A week before Mardi Gras, and after five days of increasing tensions between the Morial administration and police, the captains of 18 krewes -- after meeting in a joint session at the Downtown Howard Johnson's -- issued a statement. This time, it wasn't the traditional proclamation of their parade dates or that of their annual bal masques.
The front page of The Times-Picayune of
Feb. 21, 1979, announcing the cancellation of Mardi Gras festivities in New Orleans due to a lingering police strike. (File image)Mike Scott, NOLA.com | The Times-Picayune
This time, their message was more dire: Carnival 1979 would be cancelled.
As much as the police wanted to blame the administration, which had repeatedly made concessions during negotiations with the union, public sentiment had turned -- and it wasn't in favor of the cops or the Teamsters.
"Nothing but harm can come to the spirit of New Orleans' Mardi Gras through the day-by-day suspense of cancellation, dependent upon the final judgment by out-of-town union leaders," the krewe captains wrote.

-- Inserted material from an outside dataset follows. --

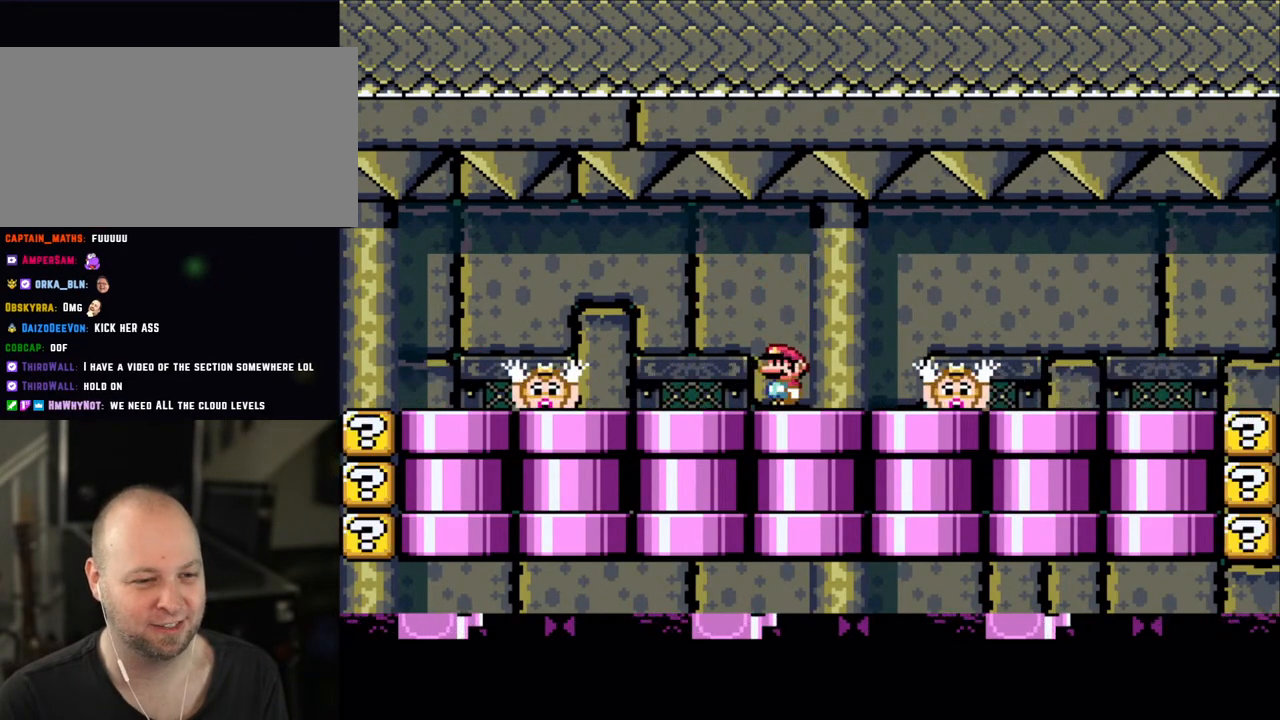
{"buttons": ["X"], "events": [[83, "DPAD_LEFT", "up"], [183, "DPAD_RIGHT", "down"], [200, "A", "down"], [283, "DPAD_RIGHT", "up"], [300, "A", "up"], [350, "DPAD_LEFT", "down"], [450, "DPAD_LEFT", "up"]]}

They continued: "It is wrong to use Mardi Gras as blackmail in this dispute. The same procedure can be used each year and we are not going to let our organizations be puppets in such a plan. Therefore, we cancel our parades in New Orleans."
A front-page editorial headlined "City Under Siege" further excoriated the Teamsters and the out-of-town union leaders who were described as fanning the flames of police officer discontent.
"To the strikers goes the blame for the terrible turn that events have now had to take," the editorial read, "and they are wrecking themselves in the eyes of the very public on whom they are dependent for the tax dollars needed now and the future."